Bev Hindle, Oxfordshire County Council, gave an update from the recent STB meeting and ongoing work and answered questions, making the following points:
· Discussion covered innovation, activity and transport across the whole region, and the requirement to emphasise the necessity of including the whole M4-A34-M40 link stretch in consideration of the proposed expressway route.
· The Board discussed the difficulty of providing views as a transport body on proposed options, without the full evidence base, and in light of the immediate disquiet of local residents.
· Highways England ad not updated their processes to adequately reflect the existence of the STB.
· The emerging route of the expressway would have an impact on the emerging JSSP, although the timetables for these did not correspond.
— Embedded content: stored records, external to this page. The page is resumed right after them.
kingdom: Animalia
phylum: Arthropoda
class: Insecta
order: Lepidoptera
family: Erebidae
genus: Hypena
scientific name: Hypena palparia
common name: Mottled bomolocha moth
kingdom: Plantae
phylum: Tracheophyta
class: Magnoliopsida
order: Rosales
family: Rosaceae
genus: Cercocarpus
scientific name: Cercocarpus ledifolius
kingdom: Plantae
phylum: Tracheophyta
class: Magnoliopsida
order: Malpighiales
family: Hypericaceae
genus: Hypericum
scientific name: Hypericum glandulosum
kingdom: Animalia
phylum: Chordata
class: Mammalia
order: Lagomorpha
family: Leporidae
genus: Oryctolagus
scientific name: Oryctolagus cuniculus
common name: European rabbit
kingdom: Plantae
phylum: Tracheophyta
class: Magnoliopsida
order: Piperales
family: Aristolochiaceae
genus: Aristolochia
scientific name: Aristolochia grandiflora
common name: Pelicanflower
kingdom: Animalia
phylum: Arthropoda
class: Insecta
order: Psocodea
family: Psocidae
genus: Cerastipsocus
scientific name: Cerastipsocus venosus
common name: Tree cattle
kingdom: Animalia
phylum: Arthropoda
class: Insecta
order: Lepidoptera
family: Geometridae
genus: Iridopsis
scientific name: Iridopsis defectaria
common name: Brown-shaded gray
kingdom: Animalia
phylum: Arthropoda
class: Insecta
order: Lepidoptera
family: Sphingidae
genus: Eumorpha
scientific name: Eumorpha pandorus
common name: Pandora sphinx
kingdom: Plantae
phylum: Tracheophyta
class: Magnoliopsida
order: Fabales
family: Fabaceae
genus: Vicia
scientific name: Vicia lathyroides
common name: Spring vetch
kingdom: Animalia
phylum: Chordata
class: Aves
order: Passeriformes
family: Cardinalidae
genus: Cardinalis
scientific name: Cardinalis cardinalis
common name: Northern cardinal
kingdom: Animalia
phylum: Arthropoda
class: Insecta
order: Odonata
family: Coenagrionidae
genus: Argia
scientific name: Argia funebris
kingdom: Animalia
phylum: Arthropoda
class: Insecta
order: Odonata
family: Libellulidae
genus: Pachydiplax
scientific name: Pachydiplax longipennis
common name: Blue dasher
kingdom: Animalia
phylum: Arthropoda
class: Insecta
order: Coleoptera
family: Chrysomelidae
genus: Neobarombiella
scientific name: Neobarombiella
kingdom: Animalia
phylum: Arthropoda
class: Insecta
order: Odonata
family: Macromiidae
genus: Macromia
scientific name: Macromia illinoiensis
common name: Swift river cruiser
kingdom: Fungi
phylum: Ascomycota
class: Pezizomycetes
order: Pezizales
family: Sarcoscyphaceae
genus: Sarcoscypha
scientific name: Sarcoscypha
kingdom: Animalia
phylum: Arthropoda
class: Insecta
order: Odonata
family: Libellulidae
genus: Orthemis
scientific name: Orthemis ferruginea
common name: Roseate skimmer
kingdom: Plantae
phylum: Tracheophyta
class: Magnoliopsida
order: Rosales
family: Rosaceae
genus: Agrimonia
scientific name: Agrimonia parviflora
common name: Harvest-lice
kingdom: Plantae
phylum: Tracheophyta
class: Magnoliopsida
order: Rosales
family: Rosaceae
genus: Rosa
· Currently Network Rail and Department for Transport were developing the rail connectivity study in isolation as a technical study without considering the wider economic case. The STB and Growth Board’s representatives continued to press the need for involvement in this: the Growth Board could take a pro-active role in the study.
Councillors commented that
· The A34 was the route with the highest impact on all areas: Highways England’s stated wish to separate local and through traffic on this route was welcomed.
· If the county was expected (as seemed to be the case) to match-fund rail improvements, then the whole county should benefit. Rail improvements would unlock economic opportunity but there was a need for more local as well as central stations to achieve this.
The Board noted the update.
Oxfordshire Rail Connectivity update
Purpose: to receive a verbal update from officers.
The Board noted there were no updates.
Updates on matters relevant to the Growth Board
Growth Board members and officers may verbally update the Board on progress on matters previously before the Board for consideration, listed in the work plan, or relevant to the Board’s future decisions.
This is for the sharing of information and no decisions will be taken.
There were no updates.
Dates of next meetings
Dates for future meetings are:
From 2.00pm to 4.00 pm in the Old Library in Oxford Town Hall.
26 April 2018 (extra meeting)
11 June 2018
Then hosted by South Oxfordshire District Council - Meeting Room 1, 135 Eastern Avenue, Milton Park, Milton, OX14 4SB
Dates provisionally set as:
31 July 2018
25 September 2018
27 November 2018
29 January 2019
26 March 2019
4 June 2019
The Board noted the meeting dates including that of 26 April 2018.